In 2009, Drs. Frankie Jackson and Dave Varricchio successfully applied for a $145,000 National Science Foundation research grant called IRES, which stands for “International Research Experience for Students” with which they planned to take nine students per year for three years to the Zhejiang Museum of Natural History (ZMNH) for a month each summer to make sense of the thousands of unidentified dinosaur eggs housed there. Most of the five-week session, which occurs from the end of May until the end of June, is spent in a lab at the ZMNH, but a week is spent at local field sites within Zhejiang Province, and the front and tail ends of the trip are spent sightseeing and being immersed in Chinese culture.

The program is now in its fourth year (2013), as frugal spending and budgeting have afforded five more lucky students the opportunity to participate in international research and networking. There are myriad purposes of the grant program, including opening doors for undergraduate research early on for Montana students (three of the four students in the 2013 group have just finished their freshman year at MSU), learning how to write scientifically and properly execute the scientific method, and gain field experience. But in addition to these values, I’d like to personally explain the influence of the program in my life.

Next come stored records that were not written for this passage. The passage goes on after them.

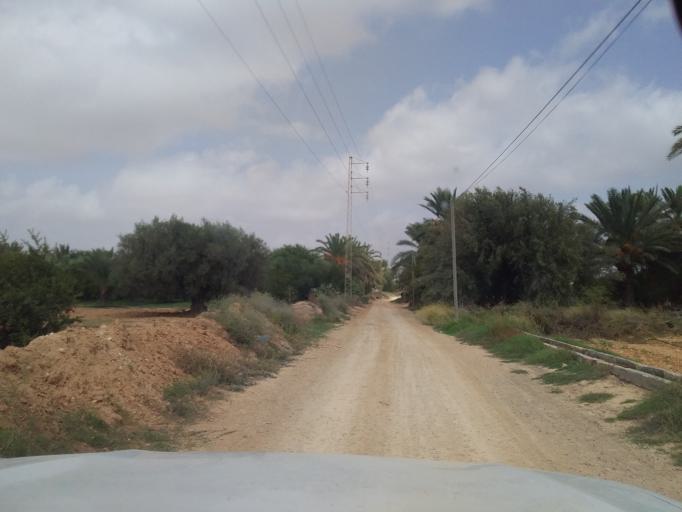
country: TN
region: Madanin
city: Medenine
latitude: 33.6243
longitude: 10.3121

For a year beginning in March 2012, approximately the same time I learned of my acceptance to the IRES program for 2012, I received an MSU research grant called the “Vice President for Research” (VPR) grant, allowing me to begin a research project about egg porosity with Dr. Frankie Jackson, during which I learned a lot about dinosaur eggs and the field of paleontology in general. The summer of 2012 consisted of traveling to China on the IRES grant, doing fieldwork at Egg Mountain in Choteau in July, and continuing a project about crushing on the ZMNH eggs from the China trip, all under the direction of Dr. Varricchio. By the end of the summer I had a poster ready for the “Fifth International Symposium on Dinosaur Eggs and Babies” held in Hangzhou in September. With part of my VPR grant I was able to travel back to Hangzhou to present my research from both my project with Frankie and my project from China. Christian Heck (a colleague from the trip, who also shares first authorship on our paper) and I worked on re-drafting our work in China all year, until just a few weeks ago when we learned of its acceptance into the next dinosaur egg edition of Historical Biology.

Since then I’ve successfully applied for a Korean Government Scholarship to fully fund all aspects of my semester abroad this spring at Hallym University, relying heavily on the cultural impacts China had on me on my application. I am confident that the international research and cultural experience afforded me by the IRES trip greatly contributed to my success in Korea and the financial support I’ve received for it. Thanks to the last dollars of my VPR grant and the generosity of Dr. Jackson in hosting me for this long weekend, I’m back in Hangzhou (visiting from Korea this time) for a third time in a year, discussing projects and sharing my experience with the new students. I’m so grateful for every door that has been opened to me as a result of the IRES grant and the investment Dr. Varricchio and Dr. Jackson have had in my research endeavors this year. I am so excited to see where this year’s projects will lead in the coming months.